Don't mean to sound cocky, but Seattle's gonna whup your ass. The Panther's super expensive RB platoon is struggling.

I'm sure you read the article at Grantland about the Panthers' woes. That was the most critically comprehensive piece I've ever read about anything sports related. Makes me feel better that Seattle management isn't like that.

On a positive note, I'll be looking forward to watching Mr. Newton.


----------



## Diable (Apr 26, 2005)

This is a really depressing performance. Our line play continues to be abysmal and this team can not tackle to save it's life. Still had a chance to win this game if Cam hits that 4th down pass....Now he coughs it up.


----------



## Mr. Hobbes (Jul 1, 2005)

Yeah it got pretty ugly for both sides at times. Seattle managed to snap out of it, but Carolina kept going.

Browner's 3rd down stop was incredible. Just denying that TD. He also got that FF by blowing up the option run. This is the best game I've seen from him, and I hope he gets a Pro Bowl spot.

Hated Carolina's play call at the goal line. You have the most expensive RBs in the league, and you run PA? Sure, Williams had a terrible game and Stewart didn't factor--but if they can't convert here why did they sign them? If the game is on the line, you give the ball to your best player. SMH at that call.

Wilson's 20 step dropbacks were ugly, but not as ugly as the Panthers' inability to tackle him. They looked like a college defense.

On a positive note, that Kuechly guy can play.


----------



## ATLien (Jun 18, 2002)

Good lord, 10 rushing attempts for the most overpaid RB tandem in the NFL?


----------



## Mr. Hobbes (Jul 1, 2005)

Newton is the leading rusher for Carolina right now, after month into the season. SMH like crazy.

Watched the replay of his 4th down pass last game--straight to the foot of his TE. He looked like JaMarcus Russell on that play. For his sake, I hope that was the worst pass he'll ever throw.


----------



## Kaas (Apr 8, 2003)

I am probably alone on this, but I actually believe in the talent on this team. I like it a lot. The offense has many skilled players, the defense is much improved from last year, and it goes without saying that the same is true for special teams. The only area where we're fielding someone well below average as a starter is Free Safety. Both DT spots and both OG spots could be better, but they're good enough--everyone else is average or better (Beason has been awful too, but we know what he's capable of...let's hope it's just a 1 year thing as he recovers from the injury)..

So, why have we been so awful this year?

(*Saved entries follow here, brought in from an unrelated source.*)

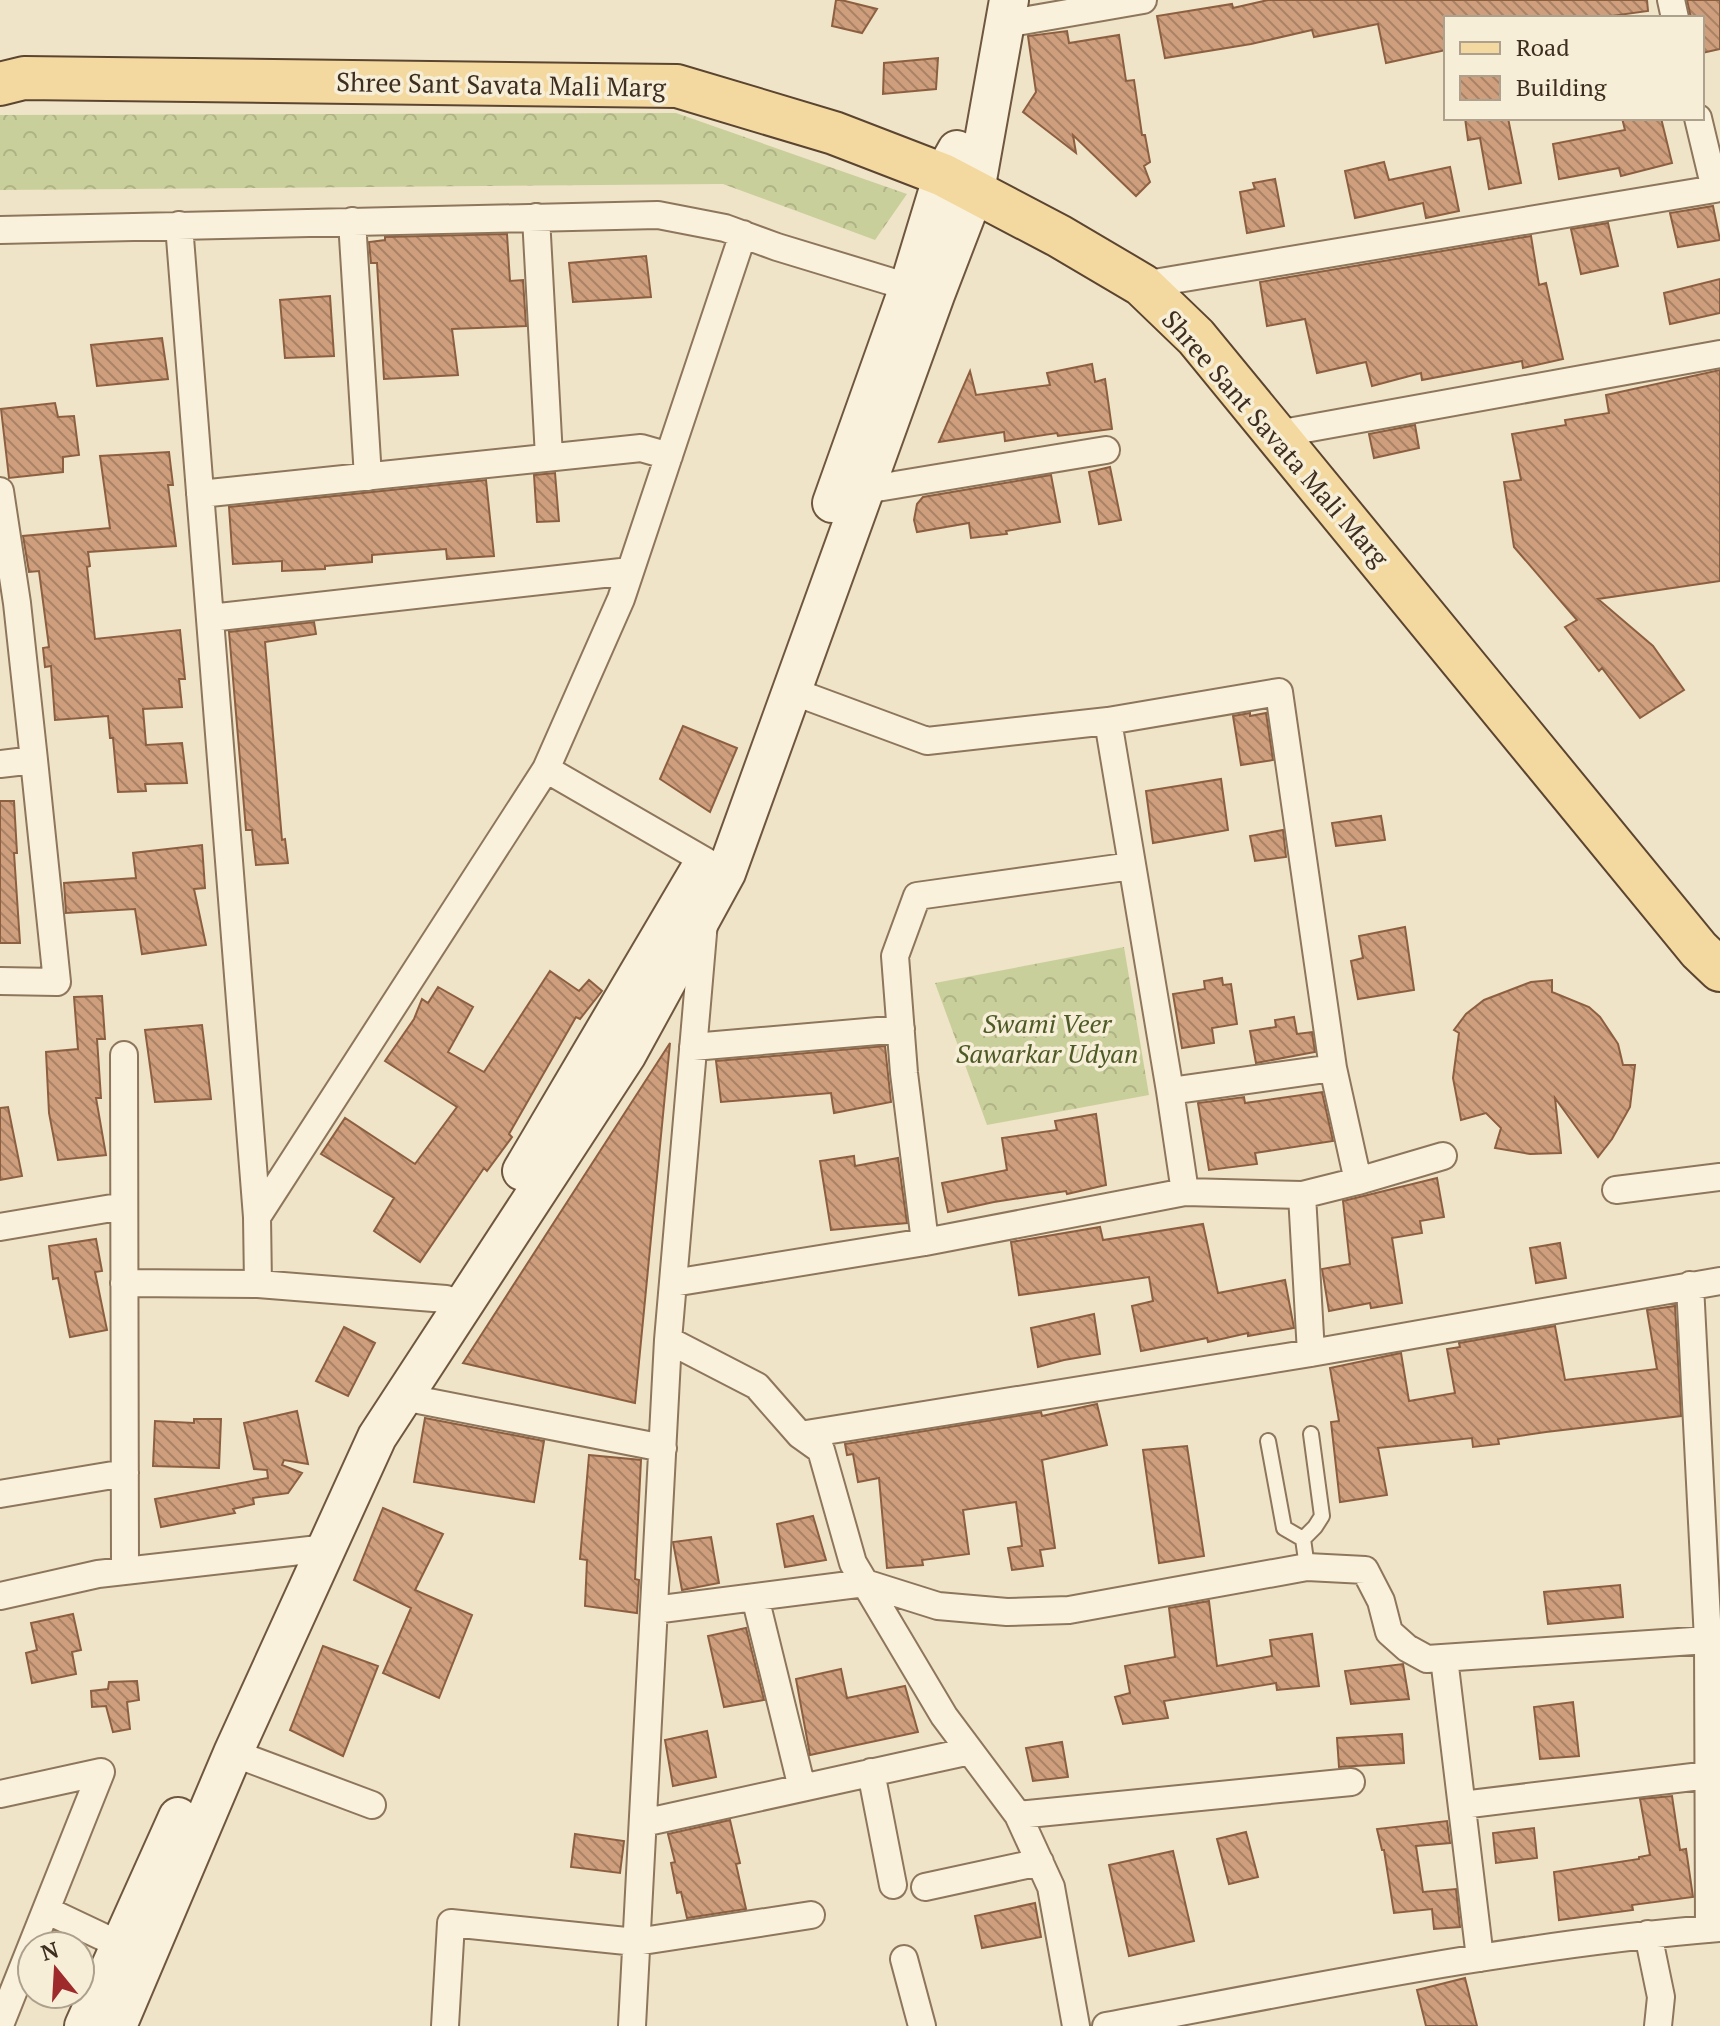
<svg xmlns="http://www.w3.org/2000/svg" width="1720" height="2026" font-family="'PT Serif',serif">
  <defs>
    <pattern id="forest-crowns" width="20" height="18" patternUnits="userSpaceOnUse" patternTransform="scale(2)"><rect width="20" height="18" fill="#c9cf9b"/><path d="M2 6a3 3 0 1 1 6 0M12 15a3 3 0 1 1 6 0" fill="none" stroke="#aeb285"/></pattern>
    <pattern id="building-back-hatch" width="6" height="6" patternUnits="userSpaceOnUse" patternTransform="scale(2)"><rect width="6" height="6" fill="#cf9f7d"/><path d="M-1 5l2 2M0 0l6 6M5-1l2 2" fill="none" stroke="#a98266"/></pattern>
  </defs>
  <rect width="100%" height="100%" fill="#f0e4c8"/>
  <path fill="url(#forest-crowns)" d="M676 113 907 194 875 240 723 184 0 190V115Z
    M1124 947 1149 1095 987 1125 935 983Z"/>
  <path fill="url(#building-back-hatch)" stroke="#8d5f41" stroke-width="2" d="M836 0H841L877 9 862 33 832 26Z
    M1268 0H1647L1648 11 1597 18H1446V50L1386 63 1378 24 1314 37 1312 30 1251 44 1165 58 1157 16 1232 4 1233 8Z
    M1687 0H1720V49L1702 53V18H1691Z
    M1067 31 1069 43 1119 35 1126 81 1134 80 1142 135H1145L1150 162 1144 166 1150 182 1136 196 1073 135 1076 153 1023 112 1036 92 1028 36Z
    M938 58 936 89 883 94 884 63Z
    M1465 118H1508L1521 183 1489 189 1480 138 1468 140Z
    M1622 118H1661L1672 163 1621 176 1619 168 1559 179 1553 144 1625 130Z
    M1384 162 1389 180 1450 167 1459 211 1426 218 1423 203 1355 218 1345 171Z
    M1275 179 1284 226 1247 233 1240 192 1255 189 1253 183Z
    M1713 206 1720 240 1678 247 1670 213Z
    M1608 223 1618 266 1581 274 1571 229Z
    M507 234 510 281 523 280 526 326 452 329 458 375 384 379 377 263H371L369 242 385 240V237Z
    M1531 236 1539 285 1546 283 1563 359 1523 368 1522 361 1422 380 1421 373 1372 386 1366 362 1317 373 1305 319 1267 326 1260 282Z
    M646 256 651 297 573 302 569 263Z
    M1720 279V313L1670 324 1664 293Z
    M330 296 334 356 285 358 280 300Z
    M162 338 168 379 97 386 91 345Z
    M1092 364 1095 382 1105 379 1112 429 1058 436 1057 433 1005 441 1004 432 939 442 970 371 976 395 1050 385 1047 373Z
    M1720 370V581L1598 599 1653 646 1684 690 1640 718 1602 668 1599 671 1565 627 1577 620 1514 547 1504 482 1521 480 1512 434 1566 425 1565 420 1609 413 1606 395Z
    M55 403 58 417 74 416 79 455 63 457V472L9 478 1 409Z
    M1415 425 1419 448 1374 458 1369 434Z
    M169 452 173 485H168L176 546 88 552 90 566 87 567 95 639 180 630 185 679H179L182 707 143 709 146 745 182 743 187 783 145 784 146 791 118 792 113 738H110L108 716 55 720 51 666 45 667 43 648 49 647 39 571 29 572 23 536 110 528 100 456Z
    M1110 467 1121 520 1099 524 1089 472Z
    M555 473 559 521 537 522 534 475Z
    M1051 475 1060 522 1006 531 1007 534 971 538 969 523 917 532 914 520 917 504 923 497Z
    M486 480 494 556 447 559 446 549 372 555V562L325 566V569L282 571V561L233 564 229 507Z
    M314 622 316 634 265 642 282 840 285 839 288 863 256 865 252 830H246L229 632Z
    M1250 713V716L1266 713 1273 760 1241 765 1233 716Z
    M683 726 737 748 710 812 660 779Z
    M1221 779 1228 830 1153 843 1146 791Z
    M0 801H14L17 853H14L20 943H0Z
    M1381 816 1385 840 1336 846 1332 823Z
    M1283 830 1286 857 1255 861 1250 836Z
    M202 845 205 888 194 889 206 945 142 954 135 909 66 913 64 883 136 878 133 853Z
    M1405 927 1414 990 1358 999 1351 961 1363 958 1359 936Z
    M550 971 579 991 589 980 602 991 580 1019 576 1017 509 1134 512 1137 487 1171 484 1168 420 1262 374 1231 394 1198 321 1154 345 1118 415 1164 457 1107 385 1061 414 1019 422 999 428 1003 438 987 473 1007 448 1052 484 1072Z
    M1222 978 1223 985 1231 984 1237 1024 1212 1028 1214 1043 1182 1048 1173 994 1205 989 1204 981Z
    M1552 980V992L1589 1007 1600 1017 1618 1044 1623 1065H1635L1630 1107 1612 1139 1598 1157 1555 1098 1561 1153 1530 1154 1495 1148 1501 1128 1486 1113 1461 1120 1453 1078 1459 1033 1454 1030 1466 1014 1484 1000 1531 982Z
    M102 996 105 1039H97L101 1098H96L106 1155 58 1160 49 1113 46 1052 78 1049 74 997Z
    M1294 1017 1297 1034 1312 1032 1315 1052 1256 1063 1250 1031 1276 1027 1275 1020Z
    M202 1025 211 1099 155 1102 145 1030Z
    M670 1043 635 1403 463 1363Z
    M885 1046 891 1102 834 1113 831 1093 721 1102 716 1061Z
    M1322 1092 1333 1141 1255 1153 1257 1164 1209 1170 1198 1103 1244 1097 1245 1103Z
    M8 1107 22 1176 0 1180V1108Z
    M1096 1114 1106 1185 1067 1194 1066 1191 994 1202 948 1212 942 1183 1007 1170 1002 1138 1057 1130 1055 1121Z
    M854 1156 855 1166 898 1158 907 1223 831 1230 820 1161Z
    M1437 1178 1444 1217 1420 1221 1422 1233 1392 1238 1402 1303 1371 1308 1370 1303 1329 1311 1322 1269 1350 1264 1343 1201Z
    M1203 1224 1218 1293 1285 1280 1294 1328 1248 1336V1333L1208 1342 1207 1338 1141 1351 1132 1306 1153 1301 1149 1277 1019 1295 1011 1242 1100 1227 1103 1240Z
    M96 1239 102 1271 95 1272 107 1330 70 1337 58 1278 53 1279 49 1246Z
    M1560 1243 1566 1278 1536 1283 1530 1248Z
    M1675 1306 1681 1416 1546 1432 1498 1439 1499 1444 1473 1447 1472 1438 1378 1448 1387 1495 1340 1502 1331 1422 1339 1421 1330 1368 1401 1353 1409 1401 1455 1393 1447 1349 1460 1347 1459 1343 1555 1326 1565 1380 1657 1369 1647 1310Z
    M1094 1314 1100 1354 1064 1360 1038 1367 1031 1328Z
    M344 1327 375 1343 348 1396 316 1381Z
    M1097 1404 1107 1445 1042 1460 1055 1548 1040 1550 1043 1566 1012 1570 1008 1548 1022 1546 1016 1502 963 1510 969 1554 922 1560 923 1565 887 1568 879 1478 858 1482 853 1454 847 1455 845 1444 1041 1412 1042 1416Z
    M297 1411 308 1464 284 1460 282 1465 302 1473 288 1493 253 1498 254 1504 233 1509 235 1513 161 1527 155 1499 268 1478 267 1470 254 1469 244 1423Z
    M425 1418 544 1441 534 1502 414 1482Z
    M194 1419H221L219 1468 153 1466 155 1421 194 1423Z
    M1187 1446 1204 1556 1159 1563 1143 1450Z
    M589 1455 641 1460 635 1579 639 1580 637 1613 585 1606 587 1560 580 1559Z
    M383 1508 443 1534 415 1590 472 1615 439 1698 383 1673 411 1608 354 1580Z
    M813 1516 826 1560 785 1567 777 1524Z
    M711 1537 719 1583 682 1590 673 1542Z
    M1620 1585 1623 1617 1548 1624 1544 1592Z
    M1209 1601 1217 1666 1272 1656 1270 1640 1312 1634 1319 1686 1277 1690 1276 1683 1164 1701 1168 1718 1123 1724 1115 1697 1130 1693 1125 1666 1175 1657 1169 1608Z
    M73 1614 81 1650 72 1652 76 1674 32 1683 26 1653 37 1650 31 1623Z
    M746 1628 764 1700 724 1707 708 1636Z
    M323 1646 378 1666 343 1756 290 1730Z
    M1403 1664 1409 1699 1351 1704 1345 1671Z
    M841 1669 847 1698 905 1686 918 1732 810 1755 796 1679Z
    M137 1681 139 1700 127 1702 130 1729 113 1732 106 1706 92 1707 91 1691 108 1689 109 1682Z
    M1573 1702 1579 1756 1540 1759 1534 1707Z
    M707 1731 716 1777 673 1786 665 1740Z
    M1402 1734 1404 1763 1339 1767 1337 1738Z
    M1062 1742 1068 1777 1033 1781 1026 1748Z
    M1672 1796 1680 1850 1686 1849 1693 1897 1632 1905 1633 1910 1559 1920 1554 1872 1639 1859V1857L1650 1855 1640 1799Z
    M730 1820 740 1863 736 1864 746 1909 687 1918 681 1892 677 1893 671 1863 675 1862 668 1834Z
    M1447 1821 1450 1843 1416 1846 1423 1892 1456 1889 1460 1927 1434 1929 1432 1909 1394 1913 1384 1850H1382L1377 1829Z
    M1534 1828 1537 1858 1496 1863 1493 1833Z
    M1246 1832 1258 1877 1229 1884 1217 1839Z
    M575 1834 624 1841 620 1873 571 1867Z
    M1173 1851 1194 1941 1129 1956 1109 1865Z
    M1035 1903 1041 1937 982 1948 975 1916Z
    M1465 1978 1477 2026H1426L1417 1990Z"/>
  <g fill="none" stroke-linecap="round" stroke-linejoin="round">
    <defs>
      <path id="service" d="M1268 1441 1284 1528 1303 1539
        M1307 1567 1303 1539 1315 1527 1322 1516 1311 1434"/>
      <path id="minor" d="M1671 0 1675 18
        M1005 24 1143 0
        M536 217 549 457
        M352 221 368 477
        M179 225 257 1217
        M0 230 658 215 725 228 777 247 925 292
        M1142 285 1715 189 1698 118
        M1277 434 1720 354
        M865 490 1106 450
        M0 491 17 603 34 760
        M200 494 641 448 669 456
        M210 618 630 571
        M792 691 927 741 1108 721 1170 1091 1333 1068 1358 1181 1302 1195
        M1108 721 1279 692 1333 1068
        M0 764 34 760 57 982 0 981
        M546 769 726 873
        M693 1047 901 1029
        M124 1055 125 1571
        M1170 1091 1185 1192
        M1358 1181 1443 1156
        M1616 1190 1720 1177
        M0 1227 124 1206
        M925 1242 904 1073 895 956 917 896 1132 866
        M124 1283 258 1284
        M673 1283 925 1242 1185 1192 1302 1195 1311 1353
        M1690 1285 1708 1640 1709 1929
        M446 1299 258 1284 257 1217 546 769 621 599 743 234
        M668 1340 757 1386 800 1435 821 1450 853 1563 944 1716 1018 1815 1051 1887 1076 2026
        M403 1397 663 1448
        M800 1435 1311 1353 1720 1281
        M0 1494 125 1473
        M0 1596 98 1574 327 1548
        M755 1597 802 1788
        M654 1610 865 1583 938 1606 1007 1612 1069 1610 1307 1567 1365 1570 1381 1601 1389 1632 1407 1648 1427 1659 1708 1640
        M1444 1658 1480 1958
        M233 1753 372 1805
        M871 1772 893 1885
        M0 1794 101 1772 0 2025
        M1462 1805 1709 1775
        M1018 1815 1351 1782
        M643 1823 970 1751
        M925 1887 1040 1862
        M46 1910 120 1945
        M1648 1934 1661 1997 1658 2026
        M904 1959 922 2026
        M445 2026 451 1923 636 1942 811 1915
        M632 2026 668 1340 704 922
        M1106 2026C1310 1988 1513 1945 1720 1928"/>
      <path id="secondary" d="M832 503 909 287 943 175 957 150
        M522 1171 698 873
        M84 2026 178 1817
        M117 2026 233 1753 377 1437 627 1054 726 873 935 295 975 191 1009 0"/>
      <path id="primary" d="M0 84 24 78 677 86 834 133 943 175 1059 236 1142 285 1196 337 1699 950 1720 970"/>
    </defs>
    <use href="#service" stroke="#8d765c" stroke-width="18"/>
    <use href="#minor" stroke="#8d765c" stroke-width="30"/>
    <use href="#secondary" stroke="#6f573f" stroke-width="42"/>
    <use href="#primary" stroke="#5b4430" stroke-width="46"/>
    <use href="#service" stroke="#faf1dc" stroke-width="14"/>
    <use href="#minor" stroke="#faf1dc" stroke-width="26"/>
    <use href="#secondary" stroke="#faf1dc" stroke-width="38"/>
    <use href="#primary" stroke="#f3d9a0" stroke-width="42"/>
  </g>
  <g text-anchor="middle" dominant-baseline="central" stroke-width="7" stroke-linejoin="round" paint-order="stroke">
    <g font-size="26" fill="#3d2e20" stroke="#f7eed8">
      <text transform="translate(501 84) rotate(1)">Shree Sant Savata Mali Marg</text>
      <text transform="translate(1276 438) rotate(49)">Shree Sant Savata Mali Marg</text>
    </g>
    <g font-size="26" font-style="italic" fill="#4d5a26" stroke="#f7eed8">
      <text x="1047" y="1023">Swami Veer<tspan x="1047" dy="30">Sawarkar Udyan</tspan></text>
    </g>
  </g>
  <rect x="1444" y="16" width="260" height="104" fill="#f7eed8" stroke="#ada18e" stroke-width="2"/>
  <rect x="1460" y="42" width="40" height="12" fill="#f3d9a0" stroke="#ada18e" stroke-width="2"/>
  <text x="1516" y="56" font-size="24" fill="#3d2e20">Road</text>
  <rect x="1460" y="76" width="40" height="24" fill="url(#building-back-hatch)" stroke="#ada18e" stroke-width="2"/>
  <text x="1516" y="96" font-size="24" fill="#3d2e20">Building</text>
  <g transform="translate(56 1970) rotate(342)"><circle r="38" fill="#f7eed8" stroke="#ada18e" stroke-width="2"/>
  <path d="M0-6L14 30L0 20L-14 30Z" fill="#9e2a2b"/>
  <text y="-12" font-size="22" font-weight="bold" text-anchor="middle" fill="#3d2e20">N</text>
  </g>
</svg>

Simply the coaching. Rivera, Chud, and McDermott ****ed up this season royally and have been terrible with their gameplans. McDermott playing cushions on teams that are willing to take yards from dinking and dunking. Chud spent the entire training camp turning us into a gimmick offense, instead of a traditional offense w/ a few gadget plays. We're already ****ed because the gameplan is a sinking ship and it's too late to change a team's philosophy. We were promised more of the same from the offense as last year and a blitz/pressure oriented defense and we're doing the exact opposite of both of those things. Rivera is of course at fault for okaying these terrible decisions. We haven't regressed talent wise, but we've regressed as a team so much it's pathetic. We might be able to finish 5-11 or 6-10, but I'm not counting on it. We're getting a high pick; hopefully one we can spend on an elite DT or S. And frankly, I'd fire the entire coaching staff (and Hurney) if 6 wins is the best we do.


----------



## Mr. Hobbes (Jul 1, 2005)

Rivera is horrible. He was interviewed for about 8 coaching jobs before he got this one, and we're seeing why. He's going to **** up Newton's development. Sadly, so will the instability he'll bring by being fired. It's a no win situation.

If I'm a Carolina fan, I'm livid over that goal line call and I'll carry that rage until Rivera redeems himself.


----------